Вероятно, предположение Евлалии Григорьевны чем-то очень поразило Семенова. «Вы? К Любкину?» — переспросил он, и в этих двух словах он выразил очень многое: даже мысль о том, что Евлалия Григорьевна может пойти к Любкину, не укладывалась в нем.

— А… А разве нельзя? — спросила Евлалия Григорьевна, готовая начать страстно уверять, что пойти можно и надо.

— Нет, можно! Отчего ж? Можно! — ответил Семенов, глянул на нее и громко расхохотался. Смех был искренний и даже немного веселый, но он резанул Евлалию Григорьевну: разве можно смеяться, если она готова даже пойти «к самому Любкину»?

— Здорово! — блестя глазами от смеха, подмигнул ей Семенов. — Это здорово: вы и — у Любкина! Воображаю!

— Вы его знаете?

— Малость знаю.

— Он очень страшный?

— Страшный? Нет, отчего же… Страшный? Ни!… Страшных людей, надо думать, на свете нет, а вот сильные и слабые есть. Ну, Любкин — мужик, конечно, вполне серьезный, и особенно шутить с ним не следует. Но суть опять же не в этом, а в том: зачем вам ходить к Любкину? За отца хлопотать? А вы подумали над тем, надо ли за него хлопотать?

— Как… надо ли? — широко раскрыла глаза Евлалия Григорьевна.

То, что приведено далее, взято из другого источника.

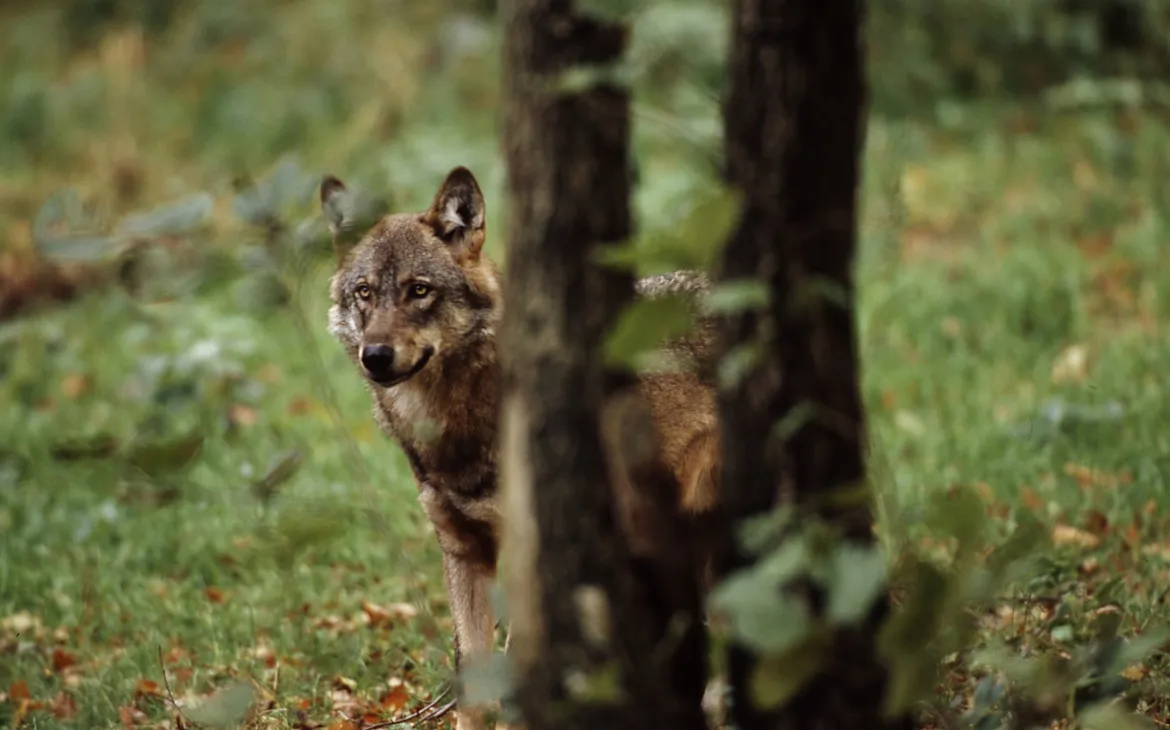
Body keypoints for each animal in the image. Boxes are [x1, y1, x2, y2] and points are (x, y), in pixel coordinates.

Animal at [320, 166, 722, 729]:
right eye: (364, 292)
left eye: (419, 290)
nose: (375, 355)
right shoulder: (462, 549)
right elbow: (475, 688)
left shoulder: (528, 557)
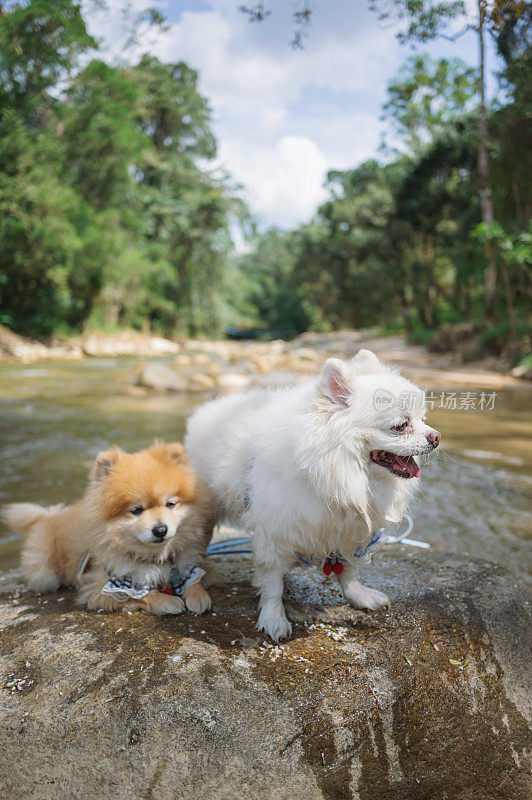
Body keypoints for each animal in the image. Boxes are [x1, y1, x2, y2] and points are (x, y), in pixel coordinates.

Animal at [2, 440, 214, 616]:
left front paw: (198, 596)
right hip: (45, 574)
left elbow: (196, 579)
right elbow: (140, 596)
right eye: (137, 510)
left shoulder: (187, 564)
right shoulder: (104, 587)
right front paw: (167, 602)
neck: (155, 557)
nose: (160, 530)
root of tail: (50, 515)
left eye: (171, 504)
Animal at [186, 348, 440, 636]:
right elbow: (272, 582)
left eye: (423, 419)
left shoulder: (343, 528)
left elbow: (347, 569)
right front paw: (273, 618)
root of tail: (206, 411)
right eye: (401, 425)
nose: (436, 437)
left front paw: (358, 595)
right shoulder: (274, 528)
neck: (337, 473)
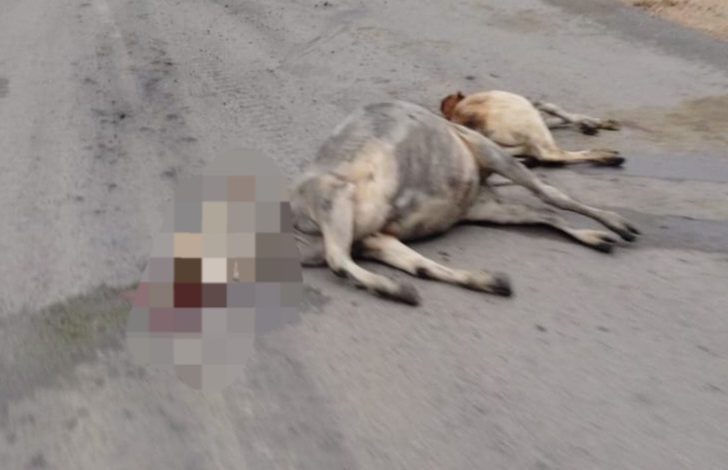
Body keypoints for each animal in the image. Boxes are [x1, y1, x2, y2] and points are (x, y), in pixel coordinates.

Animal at [440, 90, 624, 168]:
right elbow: (549, 106)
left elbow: (554, 115)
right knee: (550, 154)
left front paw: (591, 123)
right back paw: (609, 157)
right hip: (530, 125)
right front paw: (590, 123)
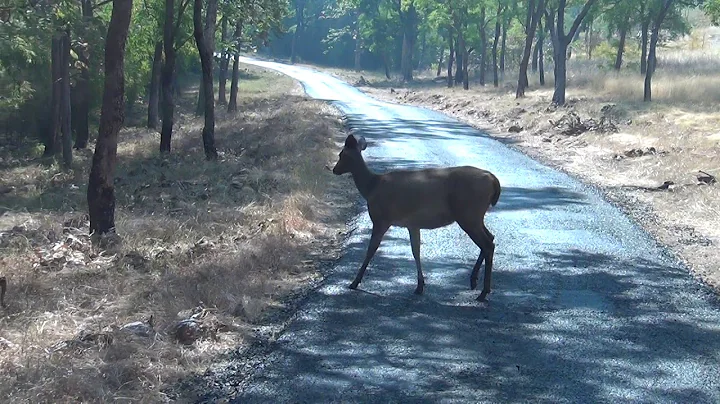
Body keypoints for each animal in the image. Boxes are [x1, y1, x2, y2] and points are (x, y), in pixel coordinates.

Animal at [332, 134, 500, 302]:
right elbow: (416, 250)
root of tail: (493, 180)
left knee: (487, 244)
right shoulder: (412, 224)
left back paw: (483, 291)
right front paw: (420, 285)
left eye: (342, 154)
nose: (334, 169)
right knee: (491, 237)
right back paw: (474, 281)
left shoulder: (381, 219)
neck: (371, 187)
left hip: (468, 214)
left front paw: (354, 282)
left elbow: (371, 250)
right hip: (474, 216)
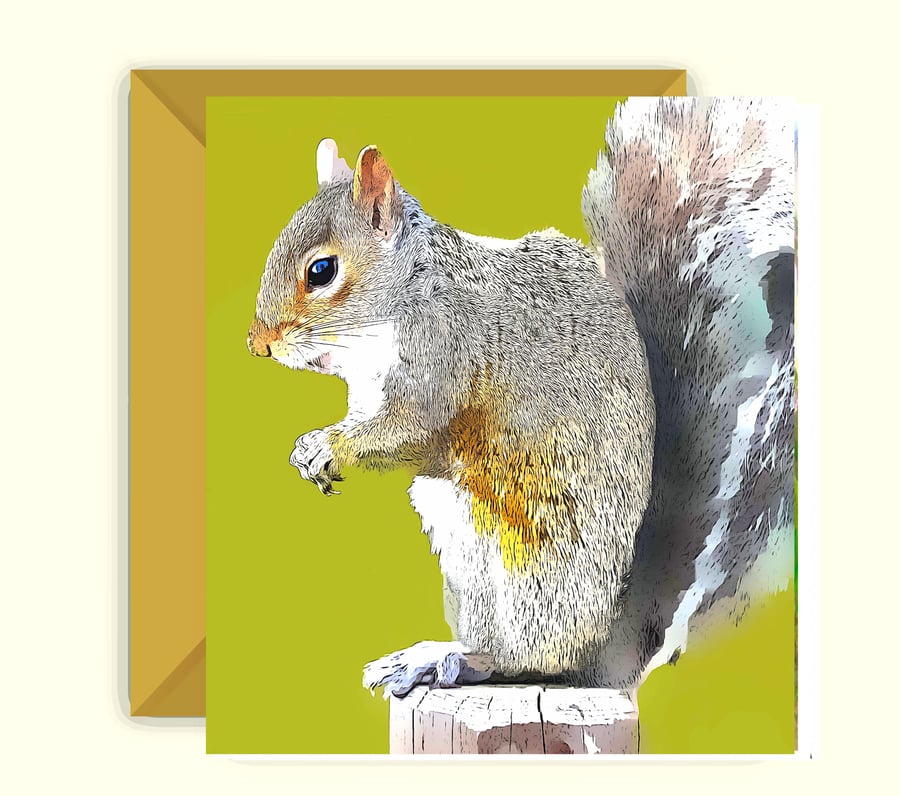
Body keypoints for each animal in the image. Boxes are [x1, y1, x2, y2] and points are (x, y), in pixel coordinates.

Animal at [247, 97, 796, 698]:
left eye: (322, 271)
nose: (258, 343)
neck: (405, 293)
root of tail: (609, 656)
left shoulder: (443, 352)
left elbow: (411, 433)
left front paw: (329, 447)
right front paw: (311, 448)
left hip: (527, 571)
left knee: (530, 659)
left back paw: (456, 658)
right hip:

— Да вот так надо ли? «Отца арестовали»… А вы мне скажите: что за отец такой у вас? Вы думаете, что я не знаю? Знаю. Не хочу говорить много, а что он — сволочь, это я скажу.

— Павел Петрович! — и с просьбой, и с возмущением, и с угрозой выпрямилась Евлалия Григорьевна.

— Вот вам и Павел Петрович! Чего вы накинулись? Такого говорить не полагается? невежливо? не принято? Наплевать мне на это, я — большевик, мне можно! Сволочь есть сволочь, и сахаром ее посыпать нечего, а надо глотать ее такой, какая она есть. Сволочь он у вас, и вы знаете, что я правду говорю. Ведь он у вас камнем на шее висит, жить вам не дает, последнее у вас отбирает и псу под хвост бросает! Не знаете? Знаете! Породить он вас породил, а что он дал вам? Вспомните-ка, припомните-ка! Дал ли он вам хоть раз что-нибудь? Отнял ли он хоть раз от себя копейку, чтобы вам дать? А?

Семенов говорил, и сам не понимал, почему чуть ли не каждое слово злит его и почему злоба против Григория Михайловича незаметно становится злобой против Евлалии Григорьевны? А он (неужели так?) начал уж и ее ненавидеть какой-то странной ненавистью, похожей на жалость: за то, что она слаба, беспомощна и робка, за то, что она не умеет ни видеть, ни понимать, ни бороться, а вот… вот хочет «к самому Любкину идти», чтобы отца спасать. Себя-то может ли спасти? Он (неосознанно для себя) видел, что в Евлалии Григорьевне есть какая-то непонятная ему сила: себя спасти не может, а для отца «к самому Любкину» пойдет. И именно за эту силу он начинал ненавидеть Евлалию Григорьевну, а в то же время хотел поклониться ей до земли… Вот — сидит сейчас, голову опустила, только плакать может и… молчит. Молчит.

— Ведь он вас продать хотел, знаете ли вы это? — все больше охватывался злобой Семенов. — Мне продать, мне! Вот так вот, взять вас своими отцовскими руками и ко мне на постель положить: «Нате вам, товарищ Семенов! Пользуйтесь моей дочечкой в свое полное мужское удовольствие, а мне за это беспечальную жизнь устройте!» Знаете? Знаете вы это?

— Он? — с ужасом вырвалось у Евлалии Григорьевны. — Вы…

— Вы-то этого не знали, в этом я ни на одну секундочку не сомневаюсь, в заговоре вы с ним не были. Ну, а я знаю! И вот теперь арестовали его, освободили вас от него. Именно так, именно вот так! Арестовали? А вы должны не «арестовали его» говорить, а — «освободили меня от него» говорить, если по справедливости рассуждать!

И это слово, а главное, то, как сказал его Семенов, неизвестно чем возмутило Евлалию Григорьевну. Она не выдержала, подняла на него глаза, и он увидел, что эти глаза заблестели.